Software licensing lags behind virtualization adoption rates

Plenty of lively discussion during CIO panel debate

One of the pitfalls of adopting virtualization is software licensing which will continue to lag behind the technology right through to 2010.

Warning that software pricing hasn't kept pace with virtualization technology, Gartner vice president Phil Sargeant warned IT managers to get their licensing in order now to avoid being hit with a costly problem down the road.

Speaking at a series of CIO Magazine breakfast briefings held in Melbourne, Sydney and Brisbane last month, Sargeant told delegates to check vendor support policies, pricing and licensing when it comes to virtualization.

Sargeant outlined the virtualization landscape to 2010 listing both the benefits and pitfalls of the technology and a framework for the creation of a Real Time Infrastructure (RTI).

He said its important to have a management plan to avoid virtual sprawl and recommended use of a charge-back system.

Giving a market overview, Sargeant said virtual software packages and appliances will be mainstream by 2010 and virtualizing clients on servers will become common by 2009.

"By the end of 2008 virtualization technologies for x86 servers will be essentially free and will be in use in 90 per cent of Fortune 500 companies," he said.

Moreover, he said Microsoft will deliver a hypervisor solution that relies on Windows Longhorn server as a parent operating system in 2008.

"By 2009, more than four million virtual machines will be installed on x86 servers which is about 20 per cent of the total potential market," he said.

"And while blades will be ubiquitous in the next 12 months, the major components will not be standardized between major suppliers by 2008."

Sargeant's overview was followed by a presentation from Jim Balog, ANZ lead for enterprise solutions services at Unisys.

Balog leads the virtualization program at Unisys helping clients implement their virtualized environments.

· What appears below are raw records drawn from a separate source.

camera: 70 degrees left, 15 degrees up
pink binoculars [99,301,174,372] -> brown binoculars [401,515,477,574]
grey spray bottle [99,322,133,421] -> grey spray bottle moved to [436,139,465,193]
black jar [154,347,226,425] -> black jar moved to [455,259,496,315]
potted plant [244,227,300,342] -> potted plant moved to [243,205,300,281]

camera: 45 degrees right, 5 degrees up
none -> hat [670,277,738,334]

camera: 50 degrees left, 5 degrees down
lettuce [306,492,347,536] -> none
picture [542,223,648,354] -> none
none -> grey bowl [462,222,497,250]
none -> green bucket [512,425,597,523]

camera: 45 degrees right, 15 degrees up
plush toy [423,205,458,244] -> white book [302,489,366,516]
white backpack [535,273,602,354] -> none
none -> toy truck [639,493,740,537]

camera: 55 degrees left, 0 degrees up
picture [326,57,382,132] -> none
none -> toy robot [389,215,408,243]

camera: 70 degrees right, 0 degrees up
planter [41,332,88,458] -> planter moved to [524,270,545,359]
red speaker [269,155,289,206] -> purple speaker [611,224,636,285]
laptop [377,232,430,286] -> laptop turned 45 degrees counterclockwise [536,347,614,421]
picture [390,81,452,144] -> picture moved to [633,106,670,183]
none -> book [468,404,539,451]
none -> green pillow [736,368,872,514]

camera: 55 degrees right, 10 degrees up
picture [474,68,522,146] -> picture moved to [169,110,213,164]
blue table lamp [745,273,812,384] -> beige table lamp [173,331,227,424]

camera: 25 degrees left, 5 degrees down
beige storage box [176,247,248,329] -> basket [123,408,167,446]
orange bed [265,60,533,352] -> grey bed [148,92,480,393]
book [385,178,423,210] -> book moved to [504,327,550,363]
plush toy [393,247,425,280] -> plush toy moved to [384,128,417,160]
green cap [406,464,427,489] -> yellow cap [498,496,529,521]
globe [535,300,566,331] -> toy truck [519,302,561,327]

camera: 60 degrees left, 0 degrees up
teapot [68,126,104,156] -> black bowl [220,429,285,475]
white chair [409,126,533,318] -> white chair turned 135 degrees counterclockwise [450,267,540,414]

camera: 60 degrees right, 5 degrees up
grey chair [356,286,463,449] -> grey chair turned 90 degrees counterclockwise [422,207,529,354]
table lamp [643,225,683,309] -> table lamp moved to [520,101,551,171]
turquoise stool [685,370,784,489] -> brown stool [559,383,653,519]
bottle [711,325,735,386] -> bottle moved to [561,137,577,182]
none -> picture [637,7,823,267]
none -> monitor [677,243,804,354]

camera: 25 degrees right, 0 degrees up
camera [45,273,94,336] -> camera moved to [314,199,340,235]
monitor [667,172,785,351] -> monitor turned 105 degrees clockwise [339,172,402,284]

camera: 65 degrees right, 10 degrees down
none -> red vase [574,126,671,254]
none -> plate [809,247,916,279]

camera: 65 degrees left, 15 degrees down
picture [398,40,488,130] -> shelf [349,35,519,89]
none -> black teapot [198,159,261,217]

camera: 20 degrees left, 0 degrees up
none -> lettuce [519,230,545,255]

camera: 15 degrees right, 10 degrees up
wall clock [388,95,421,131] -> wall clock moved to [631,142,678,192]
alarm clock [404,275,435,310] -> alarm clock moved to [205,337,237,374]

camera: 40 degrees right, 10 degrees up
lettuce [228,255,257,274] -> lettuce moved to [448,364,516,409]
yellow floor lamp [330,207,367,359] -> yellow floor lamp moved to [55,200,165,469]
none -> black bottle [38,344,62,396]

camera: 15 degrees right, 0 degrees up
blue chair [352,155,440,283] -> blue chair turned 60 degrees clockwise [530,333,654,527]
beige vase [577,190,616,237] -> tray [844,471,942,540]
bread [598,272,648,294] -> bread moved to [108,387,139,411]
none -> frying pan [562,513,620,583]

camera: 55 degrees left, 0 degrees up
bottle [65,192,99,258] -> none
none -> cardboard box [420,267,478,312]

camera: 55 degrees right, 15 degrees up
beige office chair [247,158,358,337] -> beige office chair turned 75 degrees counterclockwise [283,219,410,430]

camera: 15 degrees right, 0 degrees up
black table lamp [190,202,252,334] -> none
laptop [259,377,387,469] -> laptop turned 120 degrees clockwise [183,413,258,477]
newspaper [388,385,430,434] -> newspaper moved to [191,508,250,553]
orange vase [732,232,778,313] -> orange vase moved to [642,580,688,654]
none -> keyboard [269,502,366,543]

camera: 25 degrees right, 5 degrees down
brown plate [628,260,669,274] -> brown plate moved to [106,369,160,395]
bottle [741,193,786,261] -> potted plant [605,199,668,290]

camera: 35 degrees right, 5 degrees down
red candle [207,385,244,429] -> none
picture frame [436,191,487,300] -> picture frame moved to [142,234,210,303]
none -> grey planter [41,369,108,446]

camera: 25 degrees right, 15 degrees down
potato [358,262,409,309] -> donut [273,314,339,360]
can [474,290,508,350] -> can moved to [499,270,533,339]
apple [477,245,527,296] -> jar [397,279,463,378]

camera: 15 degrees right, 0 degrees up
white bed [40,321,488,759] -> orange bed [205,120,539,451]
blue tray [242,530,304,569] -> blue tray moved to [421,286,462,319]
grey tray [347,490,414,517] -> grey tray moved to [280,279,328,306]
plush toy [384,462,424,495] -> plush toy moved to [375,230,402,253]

He talked about how virtualization enables innovation.

"Virtualization is a key step in the journey to a RTI, an infrastructure that provisions power on tap, provides control and governance to your IT department," he said.

"Enterprises that have started virtualization have taken a significant step down a path that enables them to embrace innovation and effect change."

Each briefing featured a panel discussion with an impressive lineup of CIOs who shared their own experiences deploying virtualization providing the quick wins and detailing some of the obstacles and challenges when it came to people and processes.

With a record number of attendees at the event, there was plenty of lively debate as the floor was open for questions from the audience.